With earth (and by this, I mean the ground, the soil) I feel stability and security planted on the ground. There is comfort and a deep knowing of what’s to come. But I can’t stay in groundedness for too long because I start to feel trapped (see above on my nomadic tendencies). The most telling activities with earth are when I used to go hiking and running – a lot. I still love climbing hills and pounding through city streets, but I noticed I started taking the same trails over and over again, which perpetuated the side of me I always struggle with–being resistant to change.

I don’t like the weight of sand which is why I don’t like walking on the beach. Each step I took felt like quicksand. It’s a great workout for my legs, but I often felt tired, and bound after even just a ten-minute walk. While I’m curious about mud baths at spas, the idea of stiffening parts of my body for wellness purposes feels binding.

Earth is a practical, functional element for me.

Photo by Thanh Nguyễn


I was never much for camping. I like dry heat, but humidity–moist heat–is bad for my lungs so I’m mindful of whether to venture into the woods in the summer. When I am in the office or at home my body naturally gets very hot (I think it’s hormonal), and I have to take off my shoes to release heat. I’m sure it’s some type of internal inflammation with all the medical conditions I have, and it puts me in extreme forms of discomfort. 

But there are good things about heat for me. It helps expand, like when my pores enlarge during a steamy facial and releases the toxins stuck in m body. It rebalances my body temperature after a cold plunge in the pool, reaching a point of equilibrium. When I feel my hands and feet are icy cold I exercise. After a brutal HIIT workout, the engulfing, cozy blood flow makes me feel I’m in my element (so to speak) again.

With fire (heat), I need to straddle its’ volatile nature with my body’s limitations when interacting with it.

Elements as Tools to be Present

The elements are important tools you can use to feel yourself in your body; they’re a great way to pull you out of whatever is going on in your head. I get lost in my own thoughts so often, being a daydreamer who sometimes sits on her couch for hours staring into space. And I love being in my head; it’s one of my safest places. But I can’t stay there too long, because I start to run away with my thoughts and create (usually false) stories in my head about anything my mind latches on to. In some cases it leads to procrastination. If you’re writing fiction sure–it’s a great place for characters to appear or plot lines to form.
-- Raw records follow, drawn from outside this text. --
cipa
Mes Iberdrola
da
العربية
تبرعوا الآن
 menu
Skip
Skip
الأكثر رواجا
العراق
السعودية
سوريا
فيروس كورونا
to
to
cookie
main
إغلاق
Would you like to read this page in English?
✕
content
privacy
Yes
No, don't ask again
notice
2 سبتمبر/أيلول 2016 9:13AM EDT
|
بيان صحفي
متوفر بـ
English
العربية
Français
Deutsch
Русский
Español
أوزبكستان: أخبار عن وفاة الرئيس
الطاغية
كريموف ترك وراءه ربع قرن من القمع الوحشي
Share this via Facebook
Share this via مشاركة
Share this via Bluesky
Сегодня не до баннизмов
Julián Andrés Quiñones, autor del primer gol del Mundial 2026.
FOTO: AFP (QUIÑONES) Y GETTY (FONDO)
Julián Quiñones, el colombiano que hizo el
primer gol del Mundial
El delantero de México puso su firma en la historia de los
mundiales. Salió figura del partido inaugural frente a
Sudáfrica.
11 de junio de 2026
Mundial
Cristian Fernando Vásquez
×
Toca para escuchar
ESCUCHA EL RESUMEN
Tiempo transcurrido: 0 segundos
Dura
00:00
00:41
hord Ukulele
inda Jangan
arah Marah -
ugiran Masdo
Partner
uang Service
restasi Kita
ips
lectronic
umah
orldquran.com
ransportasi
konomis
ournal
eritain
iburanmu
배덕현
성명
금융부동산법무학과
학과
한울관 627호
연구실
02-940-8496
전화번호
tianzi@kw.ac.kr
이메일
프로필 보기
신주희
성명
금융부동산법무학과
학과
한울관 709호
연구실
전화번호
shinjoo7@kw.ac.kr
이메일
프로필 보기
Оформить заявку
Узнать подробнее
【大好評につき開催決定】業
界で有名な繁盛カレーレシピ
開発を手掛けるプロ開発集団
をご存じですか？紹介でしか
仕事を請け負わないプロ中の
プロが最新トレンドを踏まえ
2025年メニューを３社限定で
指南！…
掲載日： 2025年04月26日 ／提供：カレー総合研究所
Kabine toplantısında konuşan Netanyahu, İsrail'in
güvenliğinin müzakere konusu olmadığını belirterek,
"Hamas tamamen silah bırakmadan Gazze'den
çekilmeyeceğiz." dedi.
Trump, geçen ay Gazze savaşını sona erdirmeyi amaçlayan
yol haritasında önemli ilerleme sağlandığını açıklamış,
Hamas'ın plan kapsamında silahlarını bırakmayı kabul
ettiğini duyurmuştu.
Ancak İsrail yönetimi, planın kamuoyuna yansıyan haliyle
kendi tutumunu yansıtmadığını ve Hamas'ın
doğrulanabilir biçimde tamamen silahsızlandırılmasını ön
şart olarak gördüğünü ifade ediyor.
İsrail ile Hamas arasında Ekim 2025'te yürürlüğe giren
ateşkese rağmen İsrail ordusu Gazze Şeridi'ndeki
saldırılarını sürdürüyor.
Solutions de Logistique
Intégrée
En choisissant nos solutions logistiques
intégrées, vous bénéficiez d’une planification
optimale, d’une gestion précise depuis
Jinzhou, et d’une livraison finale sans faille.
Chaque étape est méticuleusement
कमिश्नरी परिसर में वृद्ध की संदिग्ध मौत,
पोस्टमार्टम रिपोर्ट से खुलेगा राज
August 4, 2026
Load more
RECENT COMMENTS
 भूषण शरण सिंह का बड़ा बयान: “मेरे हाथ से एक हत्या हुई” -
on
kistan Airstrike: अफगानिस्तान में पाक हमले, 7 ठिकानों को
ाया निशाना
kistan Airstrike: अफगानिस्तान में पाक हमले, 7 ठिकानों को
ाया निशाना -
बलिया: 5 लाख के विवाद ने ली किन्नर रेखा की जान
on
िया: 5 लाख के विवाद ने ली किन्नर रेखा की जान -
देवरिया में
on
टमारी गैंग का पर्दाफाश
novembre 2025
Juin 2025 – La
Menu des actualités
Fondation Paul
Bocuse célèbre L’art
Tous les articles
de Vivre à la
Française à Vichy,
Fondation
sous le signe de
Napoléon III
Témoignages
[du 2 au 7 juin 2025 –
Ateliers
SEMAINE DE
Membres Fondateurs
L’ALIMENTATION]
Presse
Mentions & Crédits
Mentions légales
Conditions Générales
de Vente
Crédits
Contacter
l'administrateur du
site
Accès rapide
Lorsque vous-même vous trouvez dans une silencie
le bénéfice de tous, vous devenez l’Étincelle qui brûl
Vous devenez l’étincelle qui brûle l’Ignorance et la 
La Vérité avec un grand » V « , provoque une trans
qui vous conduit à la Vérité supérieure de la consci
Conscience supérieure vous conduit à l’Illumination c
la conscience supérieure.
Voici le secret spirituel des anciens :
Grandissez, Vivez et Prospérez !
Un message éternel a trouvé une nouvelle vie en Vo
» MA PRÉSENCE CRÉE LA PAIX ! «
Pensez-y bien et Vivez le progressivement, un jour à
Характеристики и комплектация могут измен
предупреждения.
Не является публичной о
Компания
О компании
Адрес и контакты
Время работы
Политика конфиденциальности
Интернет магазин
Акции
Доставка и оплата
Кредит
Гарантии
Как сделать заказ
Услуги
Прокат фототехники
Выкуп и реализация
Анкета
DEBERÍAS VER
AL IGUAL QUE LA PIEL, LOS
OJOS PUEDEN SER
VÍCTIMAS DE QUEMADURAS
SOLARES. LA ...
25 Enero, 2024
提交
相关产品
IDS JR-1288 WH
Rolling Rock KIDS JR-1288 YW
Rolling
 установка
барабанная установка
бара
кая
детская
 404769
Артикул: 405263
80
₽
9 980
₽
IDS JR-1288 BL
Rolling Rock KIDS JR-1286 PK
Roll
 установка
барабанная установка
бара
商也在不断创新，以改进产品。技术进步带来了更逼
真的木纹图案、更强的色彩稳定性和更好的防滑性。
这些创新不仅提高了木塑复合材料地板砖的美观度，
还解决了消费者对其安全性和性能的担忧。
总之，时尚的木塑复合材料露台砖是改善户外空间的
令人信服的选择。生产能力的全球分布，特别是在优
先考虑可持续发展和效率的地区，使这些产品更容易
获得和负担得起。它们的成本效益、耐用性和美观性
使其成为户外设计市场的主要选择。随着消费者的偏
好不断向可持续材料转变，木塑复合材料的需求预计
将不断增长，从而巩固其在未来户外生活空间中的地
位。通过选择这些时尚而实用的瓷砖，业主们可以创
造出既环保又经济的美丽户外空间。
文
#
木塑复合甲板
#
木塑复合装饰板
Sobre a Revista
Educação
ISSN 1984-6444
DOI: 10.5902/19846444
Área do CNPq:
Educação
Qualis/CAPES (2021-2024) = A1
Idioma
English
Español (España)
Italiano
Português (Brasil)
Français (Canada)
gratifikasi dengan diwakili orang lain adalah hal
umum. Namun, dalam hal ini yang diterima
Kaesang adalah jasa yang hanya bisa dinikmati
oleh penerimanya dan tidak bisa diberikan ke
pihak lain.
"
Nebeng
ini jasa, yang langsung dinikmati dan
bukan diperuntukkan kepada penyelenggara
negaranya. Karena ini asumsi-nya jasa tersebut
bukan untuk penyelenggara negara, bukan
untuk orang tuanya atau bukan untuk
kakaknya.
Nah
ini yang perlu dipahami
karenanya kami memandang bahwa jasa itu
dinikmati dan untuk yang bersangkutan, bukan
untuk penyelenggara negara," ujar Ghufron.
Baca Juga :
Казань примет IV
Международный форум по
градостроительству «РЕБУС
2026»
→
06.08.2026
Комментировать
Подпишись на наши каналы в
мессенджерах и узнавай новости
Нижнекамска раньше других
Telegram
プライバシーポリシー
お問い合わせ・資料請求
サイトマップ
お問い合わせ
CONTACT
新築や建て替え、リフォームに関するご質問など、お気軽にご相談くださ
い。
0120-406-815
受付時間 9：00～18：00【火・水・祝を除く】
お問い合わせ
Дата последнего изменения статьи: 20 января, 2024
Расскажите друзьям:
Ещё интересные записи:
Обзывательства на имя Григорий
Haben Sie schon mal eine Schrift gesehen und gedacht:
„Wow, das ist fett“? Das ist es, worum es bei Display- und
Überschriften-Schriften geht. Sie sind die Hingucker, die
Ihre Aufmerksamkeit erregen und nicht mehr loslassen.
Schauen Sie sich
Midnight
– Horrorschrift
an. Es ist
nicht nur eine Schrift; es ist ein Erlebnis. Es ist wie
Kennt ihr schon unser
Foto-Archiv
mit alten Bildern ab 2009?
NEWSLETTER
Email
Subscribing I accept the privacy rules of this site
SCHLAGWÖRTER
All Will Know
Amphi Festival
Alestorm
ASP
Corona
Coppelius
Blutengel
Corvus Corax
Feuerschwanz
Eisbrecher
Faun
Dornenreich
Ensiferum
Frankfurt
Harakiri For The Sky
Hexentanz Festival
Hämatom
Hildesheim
But if you have anxiety or trauma, it’s easy to overthink and become unhappy. 

I know it’s ok to like all the elements. In my life, I’ve enjoyed so many experiences that transcend from an invigorating cold waterfall in the British Columbia interior to feeling the Middle-Eastern sun on my face when sand-duning, to the weightlessness of ziplining, to feeling the endorphins of crawling through an obstacle course in mud during a race. 

As an Aquarian, I discovered I was an air sign. Contrary to popular belief, because depictions of an Aquarian are that of a water bearer (i.e. someone who figuratively holds the entire weight of the world), we are always mistaken for a water sign. But in fact, we’re an air sign. I’m not an astrologer, nor do I follow its philosophies by the book, but I did peek into some of the literature as a loose guide. While I don’t really believe we are our astrology, there are certain components of it worth keeping in mind.

Photo by Pixabay

By paying attention to my intuition and inquisition, I learned a lot about what I gravitated toward through my history, my tendencies and my body. Water, fire and earth complement my life, but air is probably my core element with its desired mutable and weightless attributes, supporting my love for worldly adventure.  

What is your favourite element? Do you like the grounding yet fluid tendencies of water?  Are you partial to feeling passion and want to emulate that by trying a fire dancing class? Are you someone who likes to fly and feel the possibilities that the malleability of air can bring to your life? Or do you want to build roots, gather with your family on a kitchen island and dig your hands into a cold batch of chocolate-chip cookie dough?